Excerpt provided:
What is polyglandular autoimmune syndrome, type II?

Written by StopDiabetes

Polyglandular autoimmune syndrome, type II (it is sometimes used interchangeably with Schmidt syndrome) is a rare autoimmune disorder. It most often occurs when there is an extreme lowering of the levels of several hormones from the glands that secrete the hormones. It usually refers to a combination of many diseases, such as Addison’s disease (an autoimmune adrenal [kidney] insufficiency), autoimmune hypothyroidism or hyperthyroidism, type 1 diabetes mellitus, and/or others.

Is there a difference between neonatal diabetes mellitus and type 1 diabetes?

There is a definite difference between neonatal diabetes mellitus (NDM) and type 1 diabetes (the type most associated with children, although it can occur later in life, too). In particular, type 1 diabetes normally appears after the infant’s first six months of life, whereas NDM can affect the health and development of a child beginning at conception.

Why does neonatal diabetes mellitus occur?

The reason for neonatal diabetes mellitus (NDM) has to do with genes. In fact, to date, more than a dozen different genes (some research suggests more than 20) have been found to cause neonatal diabetes, with some causing both temporary and permanent NDM. For example, according to the American Diabetes Association, if an infant is born with such a defective gene, he or she may have neonatal diabetes throughout adult life. Two of the most common single mutated genes are labeled KCNJ11, which represents 30 percent of all cases of permanent neonatal diabetes, and ABCC8, representing about 20 percent.

How are some children affected by neonatal diabetes mellitus (NDM)?

According to the National Institutes of Health, a child’s health can be affected from birth onward if he or she has neonatal diabetes mellitus. For example, some fetuses with NDM may show signs of slow growth, high blood sugar, dehydration, and even difficulty growing after they are born. Children with NDM may also continue to grow more slowly than other children their age, and if the NDM is severe enough, the child may also experience developmental problems.

Can infants outgrow neonatal diabetes mellitus (NDM)?

Yes, some infants will eventually outgrow neonatal diabetes (in that case it’s called transient neonatal diabetes mellitus), while others will have it all their lives (permanent neonatal diabetes mellitus). Nearly 50 percent of the babies born with neonatal diabetes will see the disease disappear by age 18, but the rest will have permanent neonatal diabetes.

What is autoimmunity?

Task prompt:
Answer these questions from the text on diabetes:
1. Which mutated gene accounts for 30 percent of all cases of permanent neonatal diabetes?
2. After what point in an infant's life does type 1 diabetes normally appear?
3. What is neonatal diabetes called when an infant eventually outgrows it?

(Entries drawn from a collection)
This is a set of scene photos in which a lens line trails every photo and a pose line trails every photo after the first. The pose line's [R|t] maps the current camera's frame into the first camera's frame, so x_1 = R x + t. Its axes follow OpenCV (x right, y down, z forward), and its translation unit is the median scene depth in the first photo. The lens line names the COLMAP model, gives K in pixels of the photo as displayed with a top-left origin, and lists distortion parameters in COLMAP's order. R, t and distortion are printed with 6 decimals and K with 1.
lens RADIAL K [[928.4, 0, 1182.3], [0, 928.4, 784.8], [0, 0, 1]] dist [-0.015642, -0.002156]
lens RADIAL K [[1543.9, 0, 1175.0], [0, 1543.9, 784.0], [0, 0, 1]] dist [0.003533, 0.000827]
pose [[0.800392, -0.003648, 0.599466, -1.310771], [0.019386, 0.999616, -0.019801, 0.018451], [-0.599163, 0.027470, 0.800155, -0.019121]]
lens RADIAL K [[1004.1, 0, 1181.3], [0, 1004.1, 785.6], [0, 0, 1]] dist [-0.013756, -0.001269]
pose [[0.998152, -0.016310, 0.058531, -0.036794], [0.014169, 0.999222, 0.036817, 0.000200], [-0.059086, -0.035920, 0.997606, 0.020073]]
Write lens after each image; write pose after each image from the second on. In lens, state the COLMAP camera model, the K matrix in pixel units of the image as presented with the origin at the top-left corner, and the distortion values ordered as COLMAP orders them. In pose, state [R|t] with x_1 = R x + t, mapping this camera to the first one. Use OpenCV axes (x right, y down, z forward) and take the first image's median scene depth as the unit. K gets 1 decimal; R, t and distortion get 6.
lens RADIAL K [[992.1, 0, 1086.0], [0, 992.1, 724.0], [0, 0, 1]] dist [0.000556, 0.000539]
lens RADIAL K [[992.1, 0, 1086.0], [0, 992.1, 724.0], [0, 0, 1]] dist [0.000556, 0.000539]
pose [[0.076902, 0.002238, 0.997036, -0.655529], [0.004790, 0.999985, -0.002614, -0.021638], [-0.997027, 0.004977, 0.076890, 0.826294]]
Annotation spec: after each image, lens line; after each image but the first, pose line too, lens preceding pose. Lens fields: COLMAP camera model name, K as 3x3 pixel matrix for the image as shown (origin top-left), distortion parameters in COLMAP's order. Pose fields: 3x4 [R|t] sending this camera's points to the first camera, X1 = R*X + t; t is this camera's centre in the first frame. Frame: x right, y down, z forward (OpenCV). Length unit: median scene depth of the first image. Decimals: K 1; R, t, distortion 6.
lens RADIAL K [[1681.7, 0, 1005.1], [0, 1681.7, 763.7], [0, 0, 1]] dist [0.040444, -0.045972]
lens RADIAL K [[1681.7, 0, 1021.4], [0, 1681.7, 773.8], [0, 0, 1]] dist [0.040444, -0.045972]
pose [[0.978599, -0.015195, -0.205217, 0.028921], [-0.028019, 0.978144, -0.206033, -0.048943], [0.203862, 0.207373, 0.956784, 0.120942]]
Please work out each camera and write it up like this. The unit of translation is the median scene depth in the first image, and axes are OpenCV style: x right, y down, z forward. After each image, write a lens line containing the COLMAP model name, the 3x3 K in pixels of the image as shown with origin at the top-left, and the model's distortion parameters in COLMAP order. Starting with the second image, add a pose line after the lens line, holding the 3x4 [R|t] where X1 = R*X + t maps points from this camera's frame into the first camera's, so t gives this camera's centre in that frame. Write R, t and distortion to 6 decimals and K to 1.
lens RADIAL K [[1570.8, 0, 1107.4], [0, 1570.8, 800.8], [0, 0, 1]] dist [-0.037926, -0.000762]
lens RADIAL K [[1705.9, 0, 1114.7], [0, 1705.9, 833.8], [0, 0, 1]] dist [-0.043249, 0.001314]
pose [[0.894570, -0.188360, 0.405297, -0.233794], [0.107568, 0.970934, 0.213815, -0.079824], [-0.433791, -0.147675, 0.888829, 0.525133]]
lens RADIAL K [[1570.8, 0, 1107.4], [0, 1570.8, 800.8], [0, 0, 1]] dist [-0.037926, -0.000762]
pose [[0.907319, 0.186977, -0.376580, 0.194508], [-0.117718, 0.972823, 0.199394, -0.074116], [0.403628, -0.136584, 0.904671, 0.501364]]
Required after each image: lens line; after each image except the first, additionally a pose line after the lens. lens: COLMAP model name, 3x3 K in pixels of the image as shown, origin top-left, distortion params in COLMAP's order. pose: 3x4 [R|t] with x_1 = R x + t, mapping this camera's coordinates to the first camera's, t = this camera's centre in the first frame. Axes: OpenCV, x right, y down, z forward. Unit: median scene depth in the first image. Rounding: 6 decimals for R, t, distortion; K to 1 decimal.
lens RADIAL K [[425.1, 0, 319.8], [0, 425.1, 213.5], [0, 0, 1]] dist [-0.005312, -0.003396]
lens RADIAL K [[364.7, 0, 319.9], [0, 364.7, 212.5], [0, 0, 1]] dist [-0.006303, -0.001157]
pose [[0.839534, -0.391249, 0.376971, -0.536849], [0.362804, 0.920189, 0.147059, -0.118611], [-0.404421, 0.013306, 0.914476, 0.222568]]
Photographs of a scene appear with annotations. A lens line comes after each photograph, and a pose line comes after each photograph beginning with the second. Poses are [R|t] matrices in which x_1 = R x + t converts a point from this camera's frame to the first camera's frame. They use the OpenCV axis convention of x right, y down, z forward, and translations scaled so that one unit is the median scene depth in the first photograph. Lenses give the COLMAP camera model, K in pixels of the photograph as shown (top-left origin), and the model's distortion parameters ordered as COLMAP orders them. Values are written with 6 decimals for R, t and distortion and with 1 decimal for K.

Exercise answer:
1. KCNJ11
2. After the infant's first six months of life
3. Transient neonatal diabetes mellitus